Dieses Wort lässt sich auf verschiedene Weisen erklären, so wie man auch das Evangelium auf mehrfache Weise und in mehrfachem Sinn auslegen kann: indem man mehr seinen Lehrgehalt oder seinen Sittlichkeitsgehalt oder die Seelenführung für den Einzelmenschen betrachtet. Sprach die Gute Mutter vom „Weg“, so verstand sie darunter häufig ihre ganz persönliche Art voranzuschreiten, die speziellen Gaben, die sie von Gott empfing, die Sondergnaden, die ihr zuteilwurden – zuteil nicht nur für sie allein, sondern zugleich für alle jene, die entschlossen waren, großmütig denselben Weg zu gehen und ihn bis zum Ende gehen. Damit gab sie also den großmütigen Seelen eine Verheißung, an die wir glauben müssen. Ich jedenfalls glaube daran felsenfest und uneingeschränkt. So viel für unsere eigene Person.

Nun unterliegt es aber keinem Zweifel, dass wir aufgrund unseres Berufes verpflichtet sind, diesen Weg auch für andere gangbar zu machen, und jene Seelen auf ihn hinzulenken, für welche Gott ihn von Ewigkeit her bereitet hat. Damit will ich euch keine Geheimdisziplin lehren, sondern ich sage es in aller Offenheit. Nicht als ob wir das jedermann erzählen sollten – viele verstünden uns überhaupt nicht, wären überrascht oder skandalisiert… Wir sollen darüber also in aller Klugheit und Diskretion sprechen und nie außer Acht lassen, dass es sich hier um eine Sondergnade handelt, um eine Gnadenwahl, zu der wir berufen wurden und zu welcher wir andere hinführen müssen. Ich sage euch das, weil ich feststelle, wie die Seelen, von diesem Schatz und dieser Gottesgabe angelockt, zu uns drängen, ganz erfüllt von der großen Wahrheit, dass die Lehre der Guten Mutter ganz neue Einsichten und himmlische Gnadengeschenke bietet, die bisher vergeblich gesucht hatten. Viele haben mir gestanden: genau das habe ich undeutlich in mir gefühlt und unablässig gewünscht, mit einem starken Verlangen, so zu sein und zu leben, und kein Buch und keine Seelenführung konnten dieses uns angeborene Verlangen stillen.

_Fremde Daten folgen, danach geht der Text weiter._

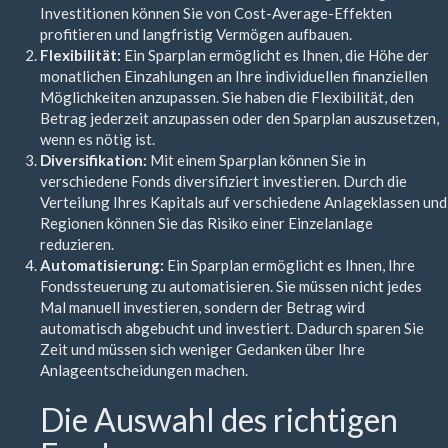
Investitionen können Sie von Cost-Average-Effekten
profitieren und langfristig Vermögen aufbauen.
Flexibilität:
Ein Sparplan ermöglicht es Ihnen, die Höhe der
monatlichen Einzahlungen an Ihre individuellen finanziellen
Möglichkeiten anzupassen. Sie haben die Flexibilität, den
Betrag jederzeit anzupassen oder den Sparplan auszusetzen,
wenn es nötig ist.
Diversifikation:
Mit einem Sparplan können Sie in
verschiedene Fonds diversifiziert investieren. Durch die
Verteilung Ihres Kapitals auf verschiedene Anlageklassen und
Regionen können Sie das Risiko einer Einzelanlage
reduzieren.
Automatisierung:
Ein Sparplan ermöglicht es Ihnen, Ihre
Fondssteuerung zu automatisieren. Sie müssen nicht jedes
Mal manuell investieren, sondern der Betrag wird
automatisch abgebucht und investiert. Dadurch sparen Sie
Zeit und müssen sich weniger Gedanken über Ihre
Anlageentscheidungen machen.
Die Auswahl des richtigen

Diese Gnade ist so groß, so göttlich, dass jedermann, ob Priester, Ordensmann oder Laie, der sich diesem Weg hingibt, nicht wie beim Lesen einer Heiligenlegende von Mutlosigkeit übermannt wird, weil sie sich so ganz anders geartet finden und dieser Weg der Heiligkeit ihnen unmöglich erscheint. Beim Lesen des Lebens der Guten Mutter hingegen fühlt sich jeder über sein Heil beruhigt und er erkennt, dass er in seiner besonderen Lebenslage durchaus sein Heil wirken kann, und ist das etwa nicht Beweis einer ganz besonderen Gnade?
Kein Ordensgründer und kein Kirchenlehrer, von Franz v. Sales abgesehen, hat je diese Frage angeschnitten. Alle, die vom vollkommenen Leben gesprochen haben, teilen die Vollkommenheit diesem oder jenem Stande zu, während die Gute Mutter lehrt, jedermann könne zur höchsten Vollkommenheit gelangen, welches auch immer sein Beruf und seine Stellung in der Welt sei. Das wirkt in der Kirche wie eine Offenbarung und zieht zahlreiche Seelen, die das Verlangen spüren, ganz Gott zu gehören und nach seinem Willen zu leben.

Ich wünsche sehr, dass mich jeder von euch gut versteht, und wenn ich mich nicht klar genug ausdrücke, möge man mir Fragen stellen. Diese Gnade darf nicht einigen wenigen vorbehalten bleiben. Alle, die willens sind, Gott anzugehören, können diesen Weg verstehen und werden auf ihm zur Vollkommenheit der größten Heiligen gelangen, und zwar in jedem Stand.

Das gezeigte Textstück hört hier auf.